Without changing anything, set down every line shown below.
--*--
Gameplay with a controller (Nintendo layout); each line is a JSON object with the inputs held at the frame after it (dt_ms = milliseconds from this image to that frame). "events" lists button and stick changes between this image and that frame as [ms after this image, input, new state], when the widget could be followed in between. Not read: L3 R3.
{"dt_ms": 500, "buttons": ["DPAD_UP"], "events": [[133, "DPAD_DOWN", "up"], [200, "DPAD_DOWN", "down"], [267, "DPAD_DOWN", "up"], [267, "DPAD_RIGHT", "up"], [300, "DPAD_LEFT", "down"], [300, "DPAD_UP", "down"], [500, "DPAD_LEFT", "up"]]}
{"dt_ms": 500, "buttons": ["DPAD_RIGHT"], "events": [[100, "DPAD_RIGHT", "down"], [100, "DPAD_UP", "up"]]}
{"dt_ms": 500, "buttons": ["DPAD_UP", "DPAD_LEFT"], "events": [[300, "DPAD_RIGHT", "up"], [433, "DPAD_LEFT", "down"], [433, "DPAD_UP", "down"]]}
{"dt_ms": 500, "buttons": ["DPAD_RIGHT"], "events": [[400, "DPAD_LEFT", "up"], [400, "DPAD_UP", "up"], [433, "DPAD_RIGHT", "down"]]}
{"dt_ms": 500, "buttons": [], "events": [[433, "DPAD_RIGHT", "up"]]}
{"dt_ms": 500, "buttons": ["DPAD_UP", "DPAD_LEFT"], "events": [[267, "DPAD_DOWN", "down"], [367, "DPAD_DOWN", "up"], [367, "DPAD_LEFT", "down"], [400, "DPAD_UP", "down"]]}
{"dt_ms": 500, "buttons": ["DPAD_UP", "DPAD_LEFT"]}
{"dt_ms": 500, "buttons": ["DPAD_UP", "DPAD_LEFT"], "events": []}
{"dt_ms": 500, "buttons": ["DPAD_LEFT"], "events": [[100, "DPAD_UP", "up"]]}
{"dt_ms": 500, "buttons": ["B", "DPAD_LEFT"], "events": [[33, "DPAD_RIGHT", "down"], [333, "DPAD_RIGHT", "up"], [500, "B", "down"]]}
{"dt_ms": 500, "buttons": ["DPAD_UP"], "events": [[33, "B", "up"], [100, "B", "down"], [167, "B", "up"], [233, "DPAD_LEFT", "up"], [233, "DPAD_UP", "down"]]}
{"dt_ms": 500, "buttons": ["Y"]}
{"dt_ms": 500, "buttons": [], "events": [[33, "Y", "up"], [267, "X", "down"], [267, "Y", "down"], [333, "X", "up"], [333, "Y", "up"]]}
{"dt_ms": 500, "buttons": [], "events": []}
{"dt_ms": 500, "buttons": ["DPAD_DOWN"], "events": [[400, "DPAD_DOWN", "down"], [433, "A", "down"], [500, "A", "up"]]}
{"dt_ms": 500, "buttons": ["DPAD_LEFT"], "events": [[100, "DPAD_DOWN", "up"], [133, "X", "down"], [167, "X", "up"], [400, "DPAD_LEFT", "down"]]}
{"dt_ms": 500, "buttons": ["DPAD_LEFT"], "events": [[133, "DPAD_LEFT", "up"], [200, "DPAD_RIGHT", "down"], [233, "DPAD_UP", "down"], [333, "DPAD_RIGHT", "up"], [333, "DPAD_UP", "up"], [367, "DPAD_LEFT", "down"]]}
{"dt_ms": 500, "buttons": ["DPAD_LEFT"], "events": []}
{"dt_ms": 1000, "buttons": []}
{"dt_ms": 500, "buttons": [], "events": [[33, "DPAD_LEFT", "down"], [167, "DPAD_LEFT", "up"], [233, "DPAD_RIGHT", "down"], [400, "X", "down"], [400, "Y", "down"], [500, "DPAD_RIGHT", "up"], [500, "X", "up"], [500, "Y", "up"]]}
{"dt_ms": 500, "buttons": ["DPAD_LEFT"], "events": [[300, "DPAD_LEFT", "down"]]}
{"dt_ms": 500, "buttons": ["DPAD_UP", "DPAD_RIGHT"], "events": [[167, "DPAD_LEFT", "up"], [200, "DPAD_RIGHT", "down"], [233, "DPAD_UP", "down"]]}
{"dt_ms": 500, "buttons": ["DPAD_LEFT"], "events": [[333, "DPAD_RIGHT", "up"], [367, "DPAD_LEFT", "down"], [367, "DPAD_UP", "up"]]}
--*--
● **SOLUTION TO THIS TASK**:
Gameplay with a controller (Nintendo layout); each line is a JSON object with the inputs held at the frame after it (dt_ms = milliseconds from this image to that frame). "events" lists button and stick changes between this image and that frame as [ms after this image, input, new state], when the widget could be followed in between. Not read: L3 R3.
{"dt_ms": 500, "buttons": ["DPAD_UP"], "events": [[133, "DPAD_DOWN", "up"], [200, "DPAD_DOWN", "down"], [267, "DPAD_DOWN", "up"], [267, "DPAD_RIGHT", "up"], [300, "DPAD_LEFT", "down"], [300, "DPAD_UP", "down"], [500, "DPAD_LEFT", "up"]]}
{"dt_ms": 500, "buttons": ["DPAD_RIGHT"], "events": [[100, "DPAD_RIGHT", "down"], [100, "DPAD_UP", "up"]]}
{"dt_ms": 500, "buttons": ["DPAD_UP", "DPAD_LEFT"], "events": [[300, "DPAD_RIGHT", "up"], [433, "DPAD_LEFT", "down"], [433, "DPAD_UP", "down"]]}
{"dt_ms": 500, "buttons": ["DPAD_RIGHT"], "events": [[400, "DPAD_LEFT", "up"], [400, "DPAD_UP", "up"], [433, "DPAD_RIGHT", "down"]]}
{"dt_ms": 500, "buttons": [], "events": [[433, "DPAD_RIGHT", "up"]]}
{"dt_ms": 500, "buttons": ["DPAD_UP", "DPAD_LEFT"], "events": [[267, "DPAD_DOWN", "down"], [367, "DPAD_DOWN", "up"], [367, "DPAD_LEFT", "down"], [400, "DPAD_UP", "down"]]}
{"dt_ms": 500, "buttons": ["DPAD_UP", "DPAD_LEFT"]}
{"dt_ms": 500, "buttons": ["DPAD_UP", "DPAD_LEFT"], "events": []}
{"dt_ms": 500, "buttons": ["DPAD_LEFT"], "events": [[100, "DPAD_UP", "up"]]}
{"dt_ms": 500, "buttons": ["B", "DPAD_LEFT"], "events": [[33, "DPAD_RIGHT", "down"], [333, "DPAD_RIGHT", "up"], [500, "B", "down"]]}
{"dt_ms": 500, "buttons": ["DPAD_UP"], "events": [[33, "B", "up"], [100, "B", "down"], [167, "B", "up"], [233, "DPAD_LEFT", "up"], [233, "DPAD_UP", "down"]]}
{"dt_ms": 500, "buttons": ["Y"]}
{"dt_ms": 500, "buttons": [], "events": [[33, "Y", "up"], [267, "X", "down"], [267, "Y", "down"], [333, "X", "up"], [333, "Y", "up"]]}
{"dt_ms": 500, "buttons": [], "events": []}
{"dt_ms": 500, "buttons": ["DPAD_DOWN"], "events": [[400, "DPAD_DOWN", "down"], [433, "A", "down"], [500, "A", "up"]]}
{"dt_ms": 500, "buttons": ["DPAD_LEFT"], "events": [[100, "DPAD_DOWN", "up"], [133, "X", "down"], [167, "X", "up"], [400, "DPAD_LEFT", "down"]]}
{"dt_ms": 500, "buttons": ["DPAD_LEFT"], "events": [[133, "DPAD_LEFT", "up"], [200, "DPAD_RIGHT", "down"], [233, "DPAD_UP", "down"], [333, "DPAD_RIGHT", "up"], [333, "DPAD_UP", "up"], [367, "DPAD_LEFT", "down"]]}
{"dt_ms": 500, "buttons": ["DPAD_LEFT"], "events": []}
{"dt_ms": 1000, "buttons": []}
{"dt_ms": 500, "buttons": [], "events": [[33, "DPAD_LEFT", "down"], [167, "DPAD_LEFT", "up"], [233, "DPAD_RIGHT", "down"], [400, "X", "down"], [400, "Y", "down"], [500, "DPAD_RIGHT", "up"], [500, "X", "up"], [500, "Y", "up"]]}
{"dt_ms": 500, "buttons": ["DPAD_LEFT"], "events": [[300, "DPAD_LEFT", "down"]]}
{"dt_ms": 500, "buttons": ["DPAD_UP", "DPAD_RIGHT"], "events": [[167, "DPAD_LEFT", "up"], [200, "DPAD_RIGHT", "down"], [233, "DPAD_UP", "down"]]}
{"dt_ms": 500, "buttons": ["DPAD_LEFT"], "events": [[333, "DPAD_RIGHT", "up"], [367, "DPAD_LEFT", "down"], [367, "DPAD_UP", "up"]]}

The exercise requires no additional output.